From the man himself: What brand of gum does Neil DeGrasse Tyson chew?

Eclipse.

We e now here live with our interview with Mike DeGrasse Tyson.

"So, what do you, Mr. Tyson?"
"Athtrophythicth."

Neil deGrasse Tyson will no longer be hosting NOVA.

Looks like they had to cut deGrasse.

If Neil DeGrasse has a kid with a woman from Thailand...

...he should name him Thaison.

I think my wife could be great friends with Neil Degrasse Tyson,

She is always talking about needing space.

What does Neil Degrasse Tyson call orgies...

...the big bang


courtesy of reds

I played chess against Richard Dawkins and Neil DeGrasse Tyson.

They're great at science, but no so much at chess. So after beating them in only a few moves I simply said

"Checkmate atheists."


What would happen if The Matrix was filmed in space.

I don't know, ask Neo Degrasse Tyson.

What is Neil deGrasse Tyson's favorite vegetable?

Neil DeGrasse Tyson, Stephen Hawking, and Bill Nye walk into a bar.
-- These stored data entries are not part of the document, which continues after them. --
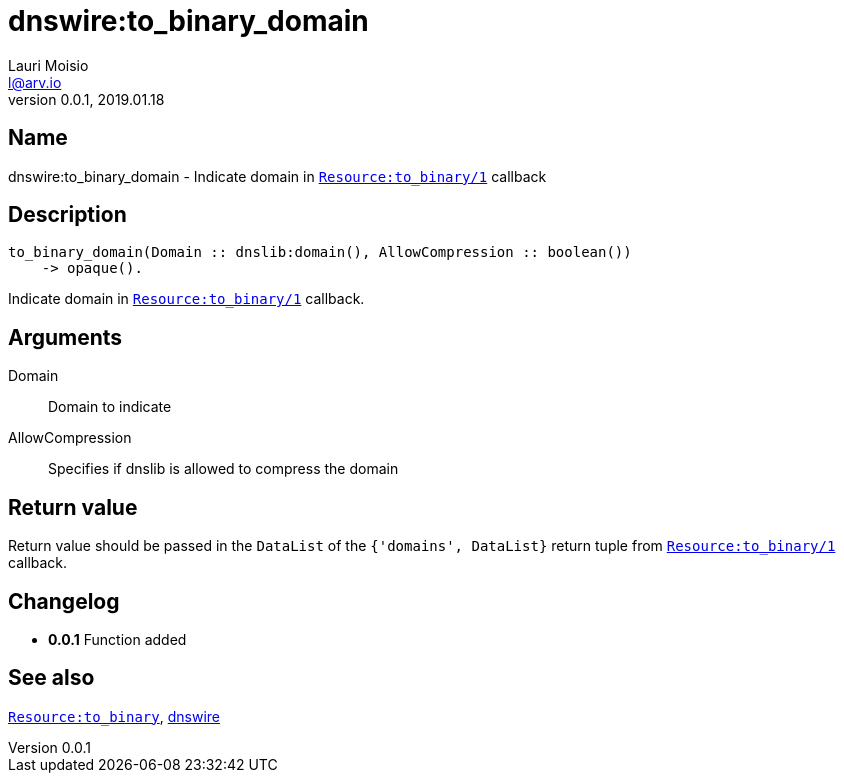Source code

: = dnswire:to_binary_domain
Lauri Moisio <l@arv.io>
Version 0.0.1, 2019.01.18
:ext-relative: {outfilesuffix}

== Name

dnswire:to_binary_domain - Indicate domain in link:dnsrr.callback.to_binary{ext-relative}[`Resource:to_binary/1`] callback

== Description

[source,erlang]
----
to_binary_domain(Domain :: dnslib:domain(), AllowCompression :: boolean())
    -> opaque().
----

Indicate domain in link:dnsrr.callback.to_binary{ext-relative}[`Resource:to_binary/1`] callback.

== Arguments

Domain::

Domain to indicate

AllowCompression::

Specifies if dnslib is allowed to compress the domain

== Return value

Return value should be passed in the `DataList` of the `{'domains', DataList}` return tuple from link:dnsrr.callback.to_binary{ext-relative}[`Resource:to_binary/1`] callback.

== Changelog

* *0.0.1* Function added

== See also

link:dnsrr.callback.to_binary{ext-relative}[`Resource:to_binary`],
link:dnswire{ext-relative}[dnswire]
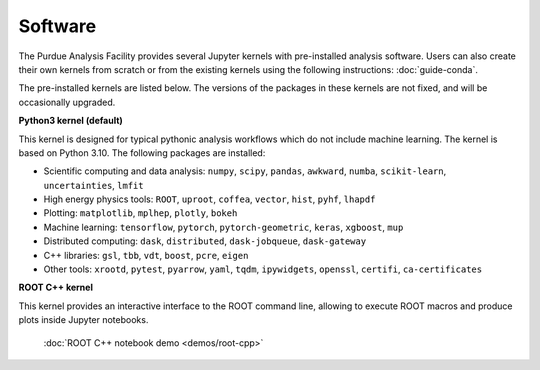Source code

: Software
==========================

The Purdue Analysis Facility provides several Jupyter kernels with pre-installed analysis software.
Users can also create their own kernels from scratch or from the existing kernels using the following instructions:
:doc:`guide-conda`.

The pre-installed kernels are listed below. The versions of the packages in these kernels are not fixed,
and will be occasionally upgraded.

.. image:: images/kernels.png
   :width: 300
   :align: center

**Python3 kernel (default)**

This kernel is designed for typical pythonic analysis workflows which do not include machine learning.
The kernel is based on Python 3.10. The following packages are installed:

* Scientific computing and data analysis: ``numpy``, ``scipy``, ``pandas``, ``awkward``, ``numba``,
  ``scikit-learn``, ``uncertainties``, ``lmfit``
* High energy physics tools: ``ROOT``, ``uproot``, ``coffea``, ``vector``, ``hist``, ``pyhf``, ``lhapdf``
* Plotting: ``matplotlib``, ``mplhep``, ``plotly``, ``bokeh``
* Machine learning: ``tensorflow``, ``pytorch``, ``pytorch-geometric``, ``keras``, ``xgboost``, ``mup``
* Distributed computing: ``dask``, ``distributed``, ``dask-jobqueue``, ``dask-gateway``
* C++ libraries: ``gsl``, ``tbb``, ``vdt``, ``boost``, ``pcre``, ``eigen``
* Other tools: ``xrootd``, ``pytest``, ``pyarrow``, ``yaml``, ``tqdm``, ``ipywidgets``, ``openssl``, ``certifi``, ``ca-certificates``

**ROOT C++ kernel**

This kernel provides an interactive interface to the ROOT command line,
allowing to execute ROOT macros and produce plots inside Jupyter notebooks.

   :doc:`ROOT C++ notebook demo <demos/root-cpp>`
Neil and Bill look at Stephen Hawking and yell, "My God, Steven, you're cured!"

Neil DeGrasse Tyson is now being investigated for sexual misconduct.

But is it really all that surprising that an astrophysicist pulled a Spacey?

There is an abundance of memes jokes out there. You're fortunate to read a set of the 23 funniest jokes and degrasse puns. Full with funny wisecracks it is even funnier than any dog witze you can hear about degrasse.

Use only working piadas for adults and blagues for friends. Note that dirty and dark jokes are funny, but use them with caution in real life. You can seriously offend people by saying creepy dark humor words to them.